### Source records:
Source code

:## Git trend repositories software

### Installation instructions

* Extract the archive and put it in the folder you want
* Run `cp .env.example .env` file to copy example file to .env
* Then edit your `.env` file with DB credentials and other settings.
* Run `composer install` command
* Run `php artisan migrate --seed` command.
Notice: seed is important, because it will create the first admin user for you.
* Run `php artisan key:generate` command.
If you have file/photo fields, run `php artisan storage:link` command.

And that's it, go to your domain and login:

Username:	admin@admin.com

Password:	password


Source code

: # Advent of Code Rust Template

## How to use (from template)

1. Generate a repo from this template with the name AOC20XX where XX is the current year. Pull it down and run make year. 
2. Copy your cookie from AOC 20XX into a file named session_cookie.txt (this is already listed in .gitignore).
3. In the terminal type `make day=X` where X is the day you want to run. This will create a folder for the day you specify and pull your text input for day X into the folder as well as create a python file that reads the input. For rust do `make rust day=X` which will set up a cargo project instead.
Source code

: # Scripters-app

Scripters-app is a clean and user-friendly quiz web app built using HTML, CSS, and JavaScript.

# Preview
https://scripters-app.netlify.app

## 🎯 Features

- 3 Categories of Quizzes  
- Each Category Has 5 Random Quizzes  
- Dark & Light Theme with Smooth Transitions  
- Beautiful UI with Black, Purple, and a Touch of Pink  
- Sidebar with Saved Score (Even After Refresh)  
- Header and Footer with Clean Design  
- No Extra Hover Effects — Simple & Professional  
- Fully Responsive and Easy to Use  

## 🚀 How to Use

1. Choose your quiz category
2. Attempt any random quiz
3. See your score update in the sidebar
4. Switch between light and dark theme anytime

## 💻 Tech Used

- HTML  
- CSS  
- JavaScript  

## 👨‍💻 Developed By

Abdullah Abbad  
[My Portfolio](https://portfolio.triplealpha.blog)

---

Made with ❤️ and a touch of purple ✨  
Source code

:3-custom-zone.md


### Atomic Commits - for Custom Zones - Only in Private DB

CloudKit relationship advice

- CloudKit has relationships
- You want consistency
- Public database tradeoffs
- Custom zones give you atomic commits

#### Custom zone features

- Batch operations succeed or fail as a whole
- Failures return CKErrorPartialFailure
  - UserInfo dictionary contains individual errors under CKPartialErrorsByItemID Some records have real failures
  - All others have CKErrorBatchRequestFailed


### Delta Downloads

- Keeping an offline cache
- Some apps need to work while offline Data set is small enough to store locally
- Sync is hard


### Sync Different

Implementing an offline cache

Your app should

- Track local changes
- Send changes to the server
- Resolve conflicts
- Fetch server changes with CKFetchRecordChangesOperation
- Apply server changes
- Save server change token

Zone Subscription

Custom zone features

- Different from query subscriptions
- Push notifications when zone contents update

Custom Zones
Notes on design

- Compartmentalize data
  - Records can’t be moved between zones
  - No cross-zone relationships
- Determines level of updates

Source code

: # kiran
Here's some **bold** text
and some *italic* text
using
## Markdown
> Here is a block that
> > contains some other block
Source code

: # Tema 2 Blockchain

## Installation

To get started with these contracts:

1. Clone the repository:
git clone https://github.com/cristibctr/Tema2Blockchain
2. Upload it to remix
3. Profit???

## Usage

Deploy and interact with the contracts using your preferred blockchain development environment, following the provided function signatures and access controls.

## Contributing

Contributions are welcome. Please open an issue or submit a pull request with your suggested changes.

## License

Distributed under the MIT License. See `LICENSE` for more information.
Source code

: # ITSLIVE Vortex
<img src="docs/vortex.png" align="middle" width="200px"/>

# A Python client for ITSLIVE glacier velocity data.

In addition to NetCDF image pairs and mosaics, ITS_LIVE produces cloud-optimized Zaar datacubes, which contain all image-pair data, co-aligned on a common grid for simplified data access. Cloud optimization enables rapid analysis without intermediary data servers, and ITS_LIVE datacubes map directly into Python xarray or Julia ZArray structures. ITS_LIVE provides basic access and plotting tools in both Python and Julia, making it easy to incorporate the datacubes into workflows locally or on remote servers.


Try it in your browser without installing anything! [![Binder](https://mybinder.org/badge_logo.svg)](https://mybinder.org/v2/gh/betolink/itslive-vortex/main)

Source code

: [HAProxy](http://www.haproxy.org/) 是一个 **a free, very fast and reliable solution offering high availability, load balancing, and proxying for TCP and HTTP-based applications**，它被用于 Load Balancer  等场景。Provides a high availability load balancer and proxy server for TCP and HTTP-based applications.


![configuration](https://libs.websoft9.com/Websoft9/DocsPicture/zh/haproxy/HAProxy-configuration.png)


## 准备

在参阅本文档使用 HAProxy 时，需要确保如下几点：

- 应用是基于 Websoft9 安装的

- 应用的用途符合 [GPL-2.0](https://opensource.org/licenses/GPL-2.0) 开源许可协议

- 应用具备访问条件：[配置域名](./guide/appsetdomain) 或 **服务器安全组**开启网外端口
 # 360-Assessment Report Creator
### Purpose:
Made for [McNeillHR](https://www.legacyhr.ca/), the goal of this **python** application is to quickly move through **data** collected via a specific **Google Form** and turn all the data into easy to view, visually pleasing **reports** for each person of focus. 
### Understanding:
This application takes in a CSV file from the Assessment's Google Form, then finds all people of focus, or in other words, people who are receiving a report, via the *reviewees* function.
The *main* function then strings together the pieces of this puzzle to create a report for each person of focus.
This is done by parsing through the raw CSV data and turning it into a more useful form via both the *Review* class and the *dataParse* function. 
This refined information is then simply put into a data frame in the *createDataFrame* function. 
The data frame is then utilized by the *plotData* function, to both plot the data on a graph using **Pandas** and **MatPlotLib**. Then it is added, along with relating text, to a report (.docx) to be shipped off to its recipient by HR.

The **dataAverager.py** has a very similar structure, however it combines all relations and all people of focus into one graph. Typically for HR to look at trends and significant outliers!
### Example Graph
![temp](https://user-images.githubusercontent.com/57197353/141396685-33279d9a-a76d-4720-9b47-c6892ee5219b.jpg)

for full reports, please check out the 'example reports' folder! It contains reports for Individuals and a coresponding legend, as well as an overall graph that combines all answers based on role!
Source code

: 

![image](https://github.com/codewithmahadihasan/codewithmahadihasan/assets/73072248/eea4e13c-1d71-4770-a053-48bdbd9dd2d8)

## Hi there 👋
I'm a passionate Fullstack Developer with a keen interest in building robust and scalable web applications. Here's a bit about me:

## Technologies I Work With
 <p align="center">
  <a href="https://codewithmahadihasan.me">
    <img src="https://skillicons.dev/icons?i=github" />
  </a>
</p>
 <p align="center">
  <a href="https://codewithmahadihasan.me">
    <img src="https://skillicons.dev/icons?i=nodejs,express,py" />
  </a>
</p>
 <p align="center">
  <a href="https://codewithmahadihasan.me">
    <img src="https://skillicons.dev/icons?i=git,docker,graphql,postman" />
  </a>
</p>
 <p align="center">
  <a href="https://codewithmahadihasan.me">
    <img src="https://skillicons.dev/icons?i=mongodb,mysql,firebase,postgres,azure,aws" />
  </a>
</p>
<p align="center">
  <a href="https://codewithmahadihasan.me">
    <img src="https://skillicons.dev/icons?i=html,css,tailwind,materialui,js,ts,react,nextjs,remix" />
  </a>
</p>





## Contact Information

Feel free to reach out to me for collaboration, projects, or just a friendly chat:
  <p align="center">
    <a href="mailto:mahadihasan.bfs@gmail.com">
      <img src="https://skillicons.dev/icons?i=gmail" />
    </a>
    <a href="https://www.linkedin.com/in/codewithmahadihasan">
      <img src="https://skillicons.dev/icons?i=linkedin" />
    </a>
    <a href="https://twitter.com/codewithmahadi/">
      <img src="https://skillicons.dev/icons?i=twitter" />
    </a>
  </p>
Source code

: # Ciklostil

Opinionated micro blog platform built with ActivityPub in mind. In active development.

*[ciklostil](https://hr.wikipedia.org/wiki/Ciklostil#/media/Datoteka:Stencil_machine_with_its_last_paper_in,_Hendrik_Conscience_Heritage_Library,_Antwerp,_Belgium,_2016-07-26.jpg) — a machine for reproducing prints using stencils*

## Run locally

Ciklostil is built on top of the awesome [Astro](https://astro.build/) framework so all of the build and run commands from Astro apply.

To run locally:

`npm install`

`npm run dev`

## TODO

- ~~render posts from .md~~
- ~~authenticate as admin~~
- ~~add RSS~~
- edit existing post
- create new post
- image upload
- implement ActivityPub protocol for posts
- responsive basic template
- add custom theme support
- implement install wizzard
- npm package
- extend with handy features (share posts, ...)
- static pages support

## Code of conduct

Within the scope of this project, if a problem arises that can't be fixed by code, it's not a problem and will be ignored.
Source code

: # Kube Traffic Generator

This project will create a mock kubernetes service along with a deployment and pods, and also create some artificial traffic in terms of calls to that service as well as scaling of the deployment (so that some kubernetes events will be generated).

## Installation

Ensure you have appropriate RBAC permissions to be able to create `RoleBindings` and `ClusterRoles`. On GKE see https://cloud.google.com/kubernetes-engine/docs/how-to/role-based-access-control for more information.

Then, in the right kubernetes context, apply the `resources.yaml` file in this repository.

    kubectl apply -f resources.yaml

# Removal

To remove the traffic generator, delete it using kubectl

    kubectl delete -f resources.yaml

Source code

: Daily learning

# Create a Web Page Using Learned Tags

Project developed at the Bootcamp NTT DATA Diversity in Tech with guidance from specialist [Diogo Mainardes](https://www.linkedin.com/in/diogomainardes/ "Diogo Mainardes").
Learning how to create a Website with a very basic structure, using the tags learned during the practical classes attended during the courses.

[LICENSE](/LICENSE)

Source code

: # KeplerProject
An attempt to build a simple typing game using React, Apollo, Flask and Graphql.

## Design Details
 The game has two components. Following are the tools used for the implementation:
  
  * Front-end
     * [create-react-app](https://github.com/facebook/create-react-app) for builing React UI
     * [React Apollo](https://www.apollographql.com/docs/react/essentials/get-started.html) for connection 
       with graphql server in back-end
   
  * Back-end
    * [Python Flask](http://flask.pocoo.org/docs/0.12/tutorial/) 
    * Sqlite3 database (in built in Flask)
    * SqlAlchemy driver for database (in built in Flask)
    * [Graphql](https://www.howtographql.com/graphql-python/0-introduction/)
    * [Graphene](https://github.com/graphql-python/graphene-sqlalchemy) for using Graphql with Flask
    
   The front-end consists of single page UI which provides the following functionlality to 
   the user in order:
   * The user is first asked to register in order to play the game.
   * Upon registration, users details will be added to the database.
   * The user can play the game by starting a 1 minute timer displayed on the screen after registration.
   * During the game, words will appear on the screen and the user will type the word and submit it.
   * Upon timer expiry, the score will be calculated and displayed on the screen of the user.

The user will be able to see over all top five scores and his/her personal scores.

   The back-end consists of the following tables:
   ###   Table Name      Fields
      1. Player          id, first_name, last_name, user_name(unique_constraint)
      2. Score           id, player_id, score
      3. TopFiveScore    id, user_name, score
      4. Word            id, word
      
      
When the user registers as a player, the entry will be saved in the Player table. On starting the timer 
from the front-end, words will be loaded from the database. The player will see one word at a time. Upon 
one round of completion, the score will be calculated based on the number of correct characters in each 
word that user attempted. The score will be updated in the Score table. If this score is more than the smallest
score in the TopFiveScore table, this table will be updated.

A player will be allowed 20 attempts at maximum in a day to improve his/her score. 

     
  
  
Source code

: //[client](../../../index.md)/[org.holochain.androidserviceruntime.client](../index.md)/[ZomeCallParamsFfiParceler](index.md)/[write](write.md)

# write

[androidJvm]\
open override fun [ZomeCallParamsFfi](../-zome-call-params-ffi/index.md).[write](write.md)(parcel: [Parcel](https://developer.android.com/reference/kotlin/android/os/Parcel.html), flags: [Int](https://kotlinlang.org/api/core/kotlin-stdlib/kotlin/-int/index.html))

### About this exercise:
Of all the lines in the data above, show only those that hold the word "Apollo".

### Exercise response:
An attempt to build a simple typing game using React, Apollo, Flask and Graphql.
     * [React Apollo](https://www.apollographql.com/docs/react/essentials/get-started.html) for connection 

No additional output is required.